'Engine Summer' by John Crowley is one of the most moving, lyrical and downright cruel post apocalyptic novels you will ever read. Although I try in these reviews not to give away too much of the plot, it's nearly impossible to talk about the emotional heft of 'Engine Summer' without revealing the twist at the end, so spoilers for a thirty-four year old SF novel to follow.
'Engine Summer' tells the story of Rush that Speaks, a youth on the cusp of manhood who lives in the idyllic pastoral settlement of Little Belair. Inspired by the stories of saints he hears from a wise old woman, he sets out in search of his own sainthood, and in the process suffers a series of revelations about the nature of the world he lives in and the people he shares it with.

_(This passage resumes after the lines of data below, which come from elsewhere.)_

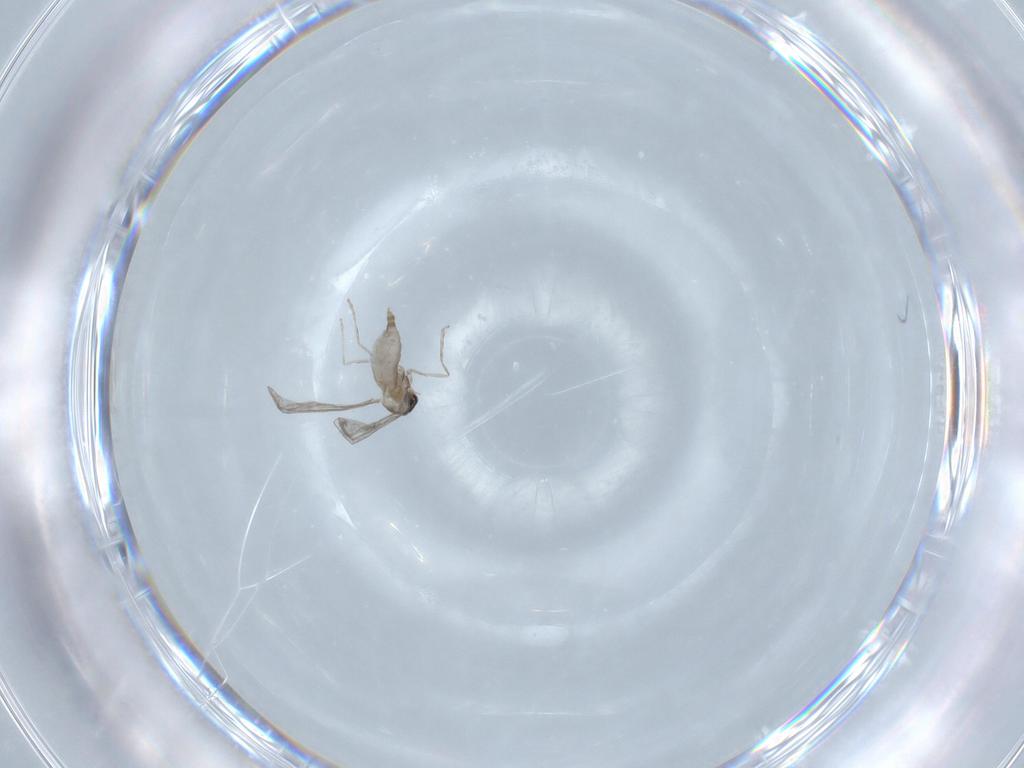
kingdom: Animalia
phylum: Arthropoda
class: Insecta
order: Diptera
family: Cecidomyiidae
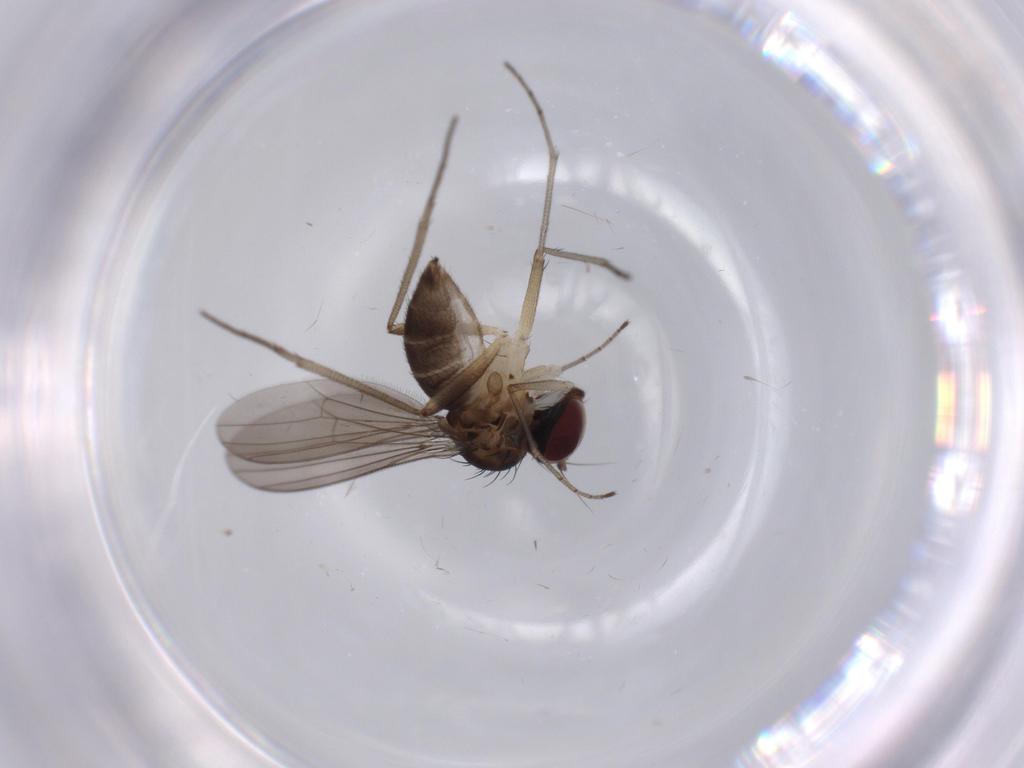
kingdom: Animalia
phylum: Arthropoda
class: Insecta
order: Diptera
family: Dolichopodidae
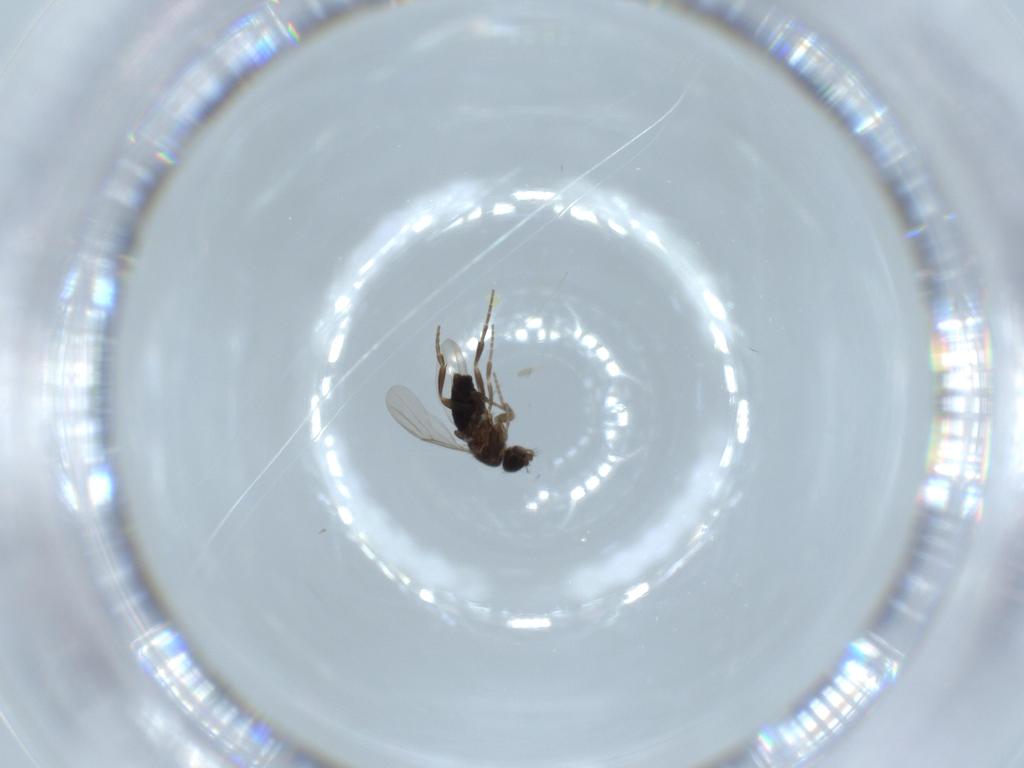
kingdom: Animalia
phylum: Arthropoda
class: Insecta
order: Diptera
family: Phoridae
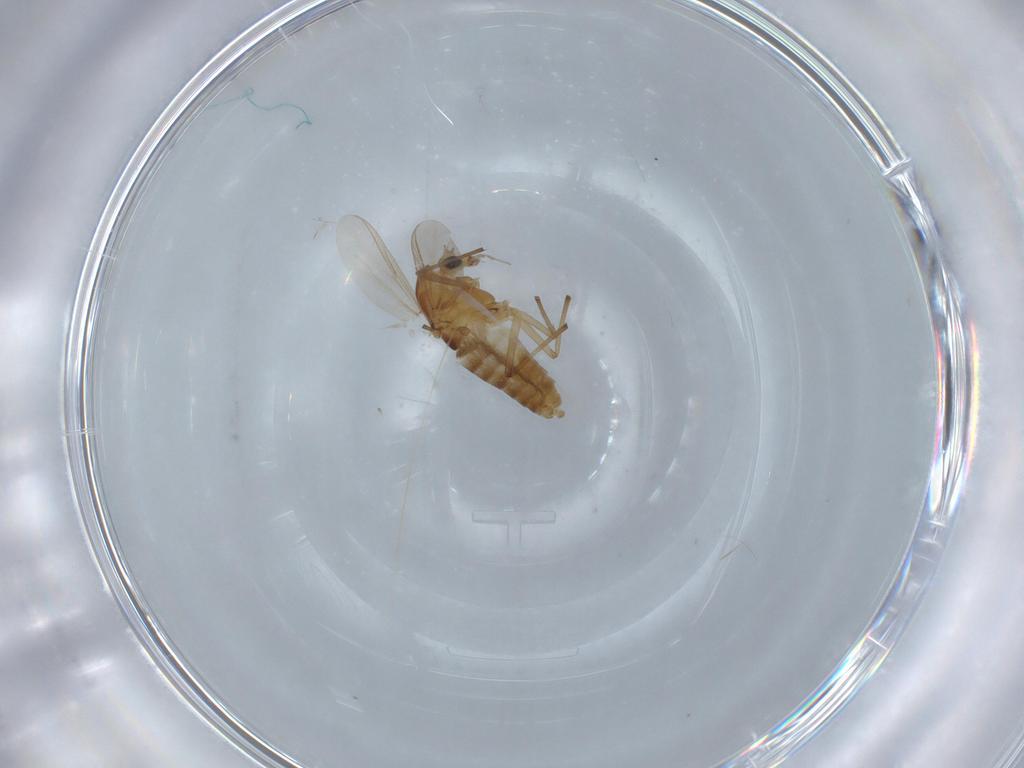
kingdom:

Simple enough so far. It is a coming of age story, which is a familiar set up in post-apocalyptic SF; Russell Hoban would use a similar template for 'Riddley Walker'. 'Engine Summer' lacks the almost violent linguistic inventiveness of Hoban's masterpiece, and its spirituality is more subtle and muted, but it achieves a similar sense of pathos for its doomed protagonist and his dreams of a grander, less ruined age. The images of a youth travelling through the flotsam and jetsam of our ruined future, the significance of which has long been forgotten, also form a central part of Gene Wolfe's masterful Book Of The New Sun series. However it's hard to imagine more different protagonists than Severian and Rush that Speaks; in stark contrast to Wolfe's charming but utterly unreliable narrator who creates a tapestry of possible interpretations of every event that he relates, the people of Little Belair, and Rush that Speaks in particular, pride themselves on 'truthful speaking' - to say what you mean and mean what you say. Indeed, this facet of Rush's nature is what allows him to become the redemption to the 'angels' - the people who inhabited the Earth before the great disaster - at his own personal cost.
We find out at the end that our narrator is not Rush himself - he is a recording, whose purpose is to retell his life up until the moment of recording, which he has done over three hundred times in the past six hundred years. Through sharing Rush's formative experiences of exploration, awakening and disillusionment, the angels, and the reader of the book, are able to come to a better understanding of their own life experiences, but this version of Rush is doomed to relive these vivid and heartbreaking experiences over and over again. It is a strikingly cruel ending, and in a way a powerful metaphor for the existence of, and the way we as consumers of fiction use, fictional characters.
All of this conveys little of the wonder of Crowley's prose. He is a wonderfully lyrical writer. The style of 'Engine Summer' is less ornate and poetic than that of Crowley's influential fantasy masterpiece, 'Little, Big', but it is more naturalistic and affecting for being less mannered. It has an almost brutal concision lacking from the epic sprawl of 'Little, Big'. As wonderous as 'Little, Big' indeed is, 'Engine Summer' may well be his greatest work.